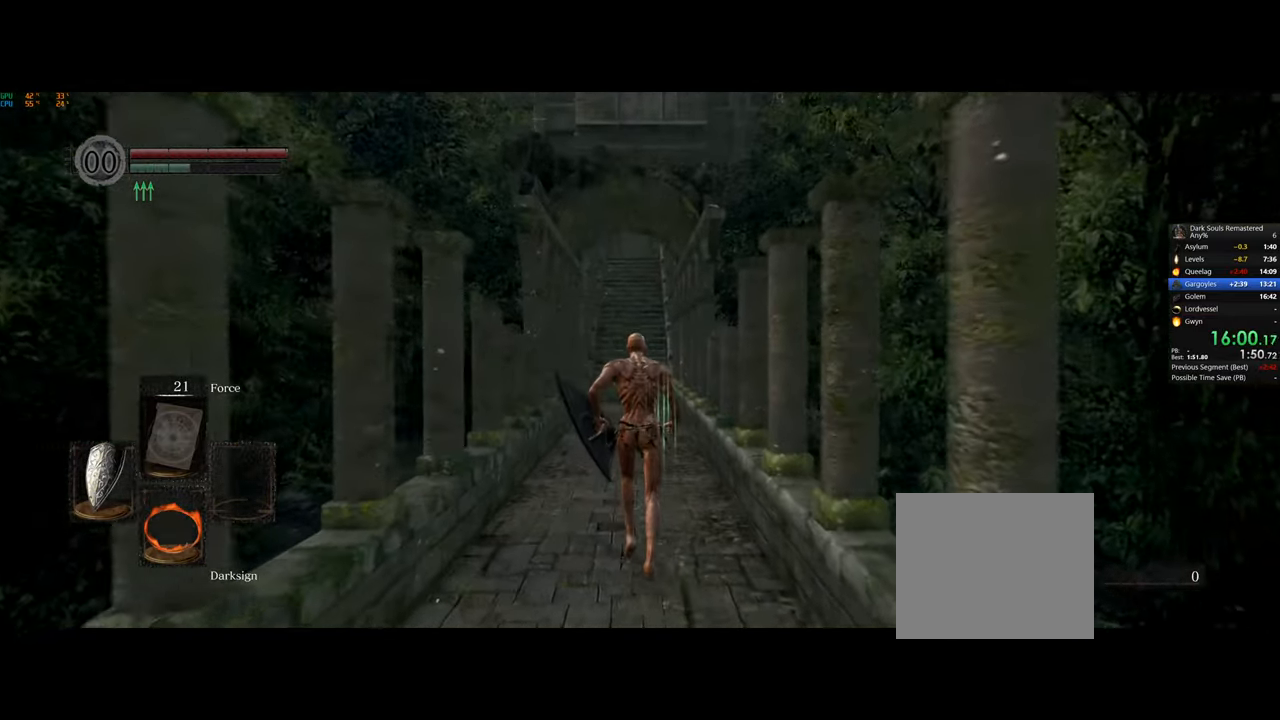
{"buttons": [], "left_stick": "up", "right_stick": "center", "events": []}
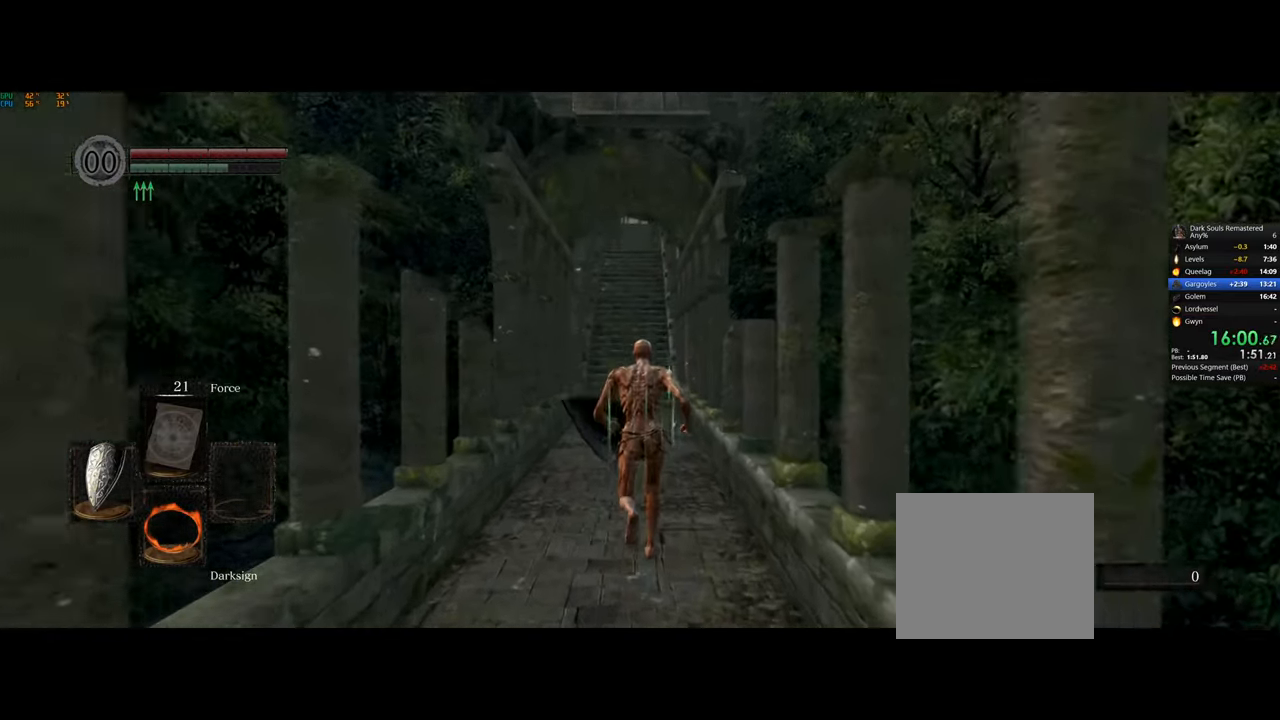
{"buttons": ["CIRCLE"], "left_stick": "up", "right_stick": "center", "events": [[267, "CIRCLE", "down"]]}
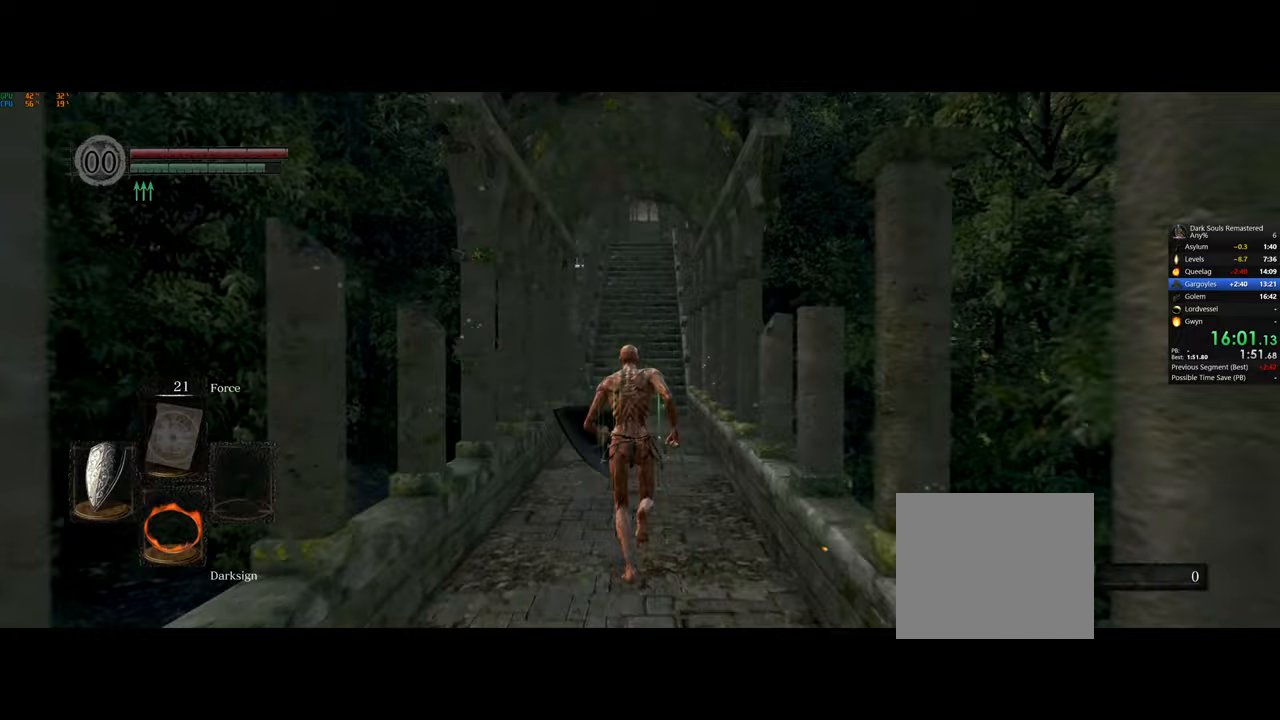
{"buttons": ["CIRCLE"], "left_stick": "up", "right_stick": "center", "events": []}
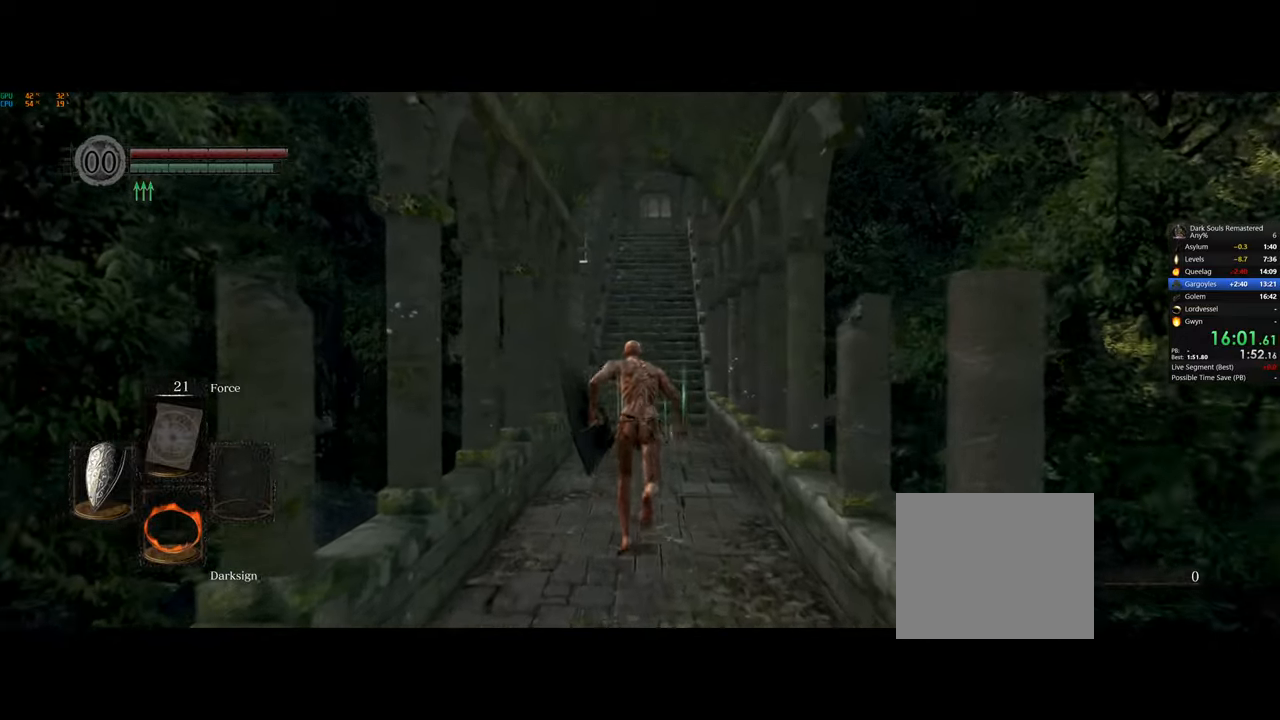
{"buttons": ["CIRCLE"], "left_stick": "up", "right_stick": "center", "events": []}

What is required >> Your copy of the listing should match it exactly, apart from the pictures, which are left out.

Solution to the problem >>
{"buttons": [], "left_stick": "up", "right_stick": "center", "events": []}
{"buttons": ["CIRCLE"], "left_stick": "up", "right_stick": "center", "events": [[267, "CIRCLE", "down"]]}
{"buttons": ["CIRCLE"], "left_stick": "up", "right_stick": "center", "events": []}
{"buttons": ["CIRCLE"], "left_stick": "up", "right_stick": "center", "events": []}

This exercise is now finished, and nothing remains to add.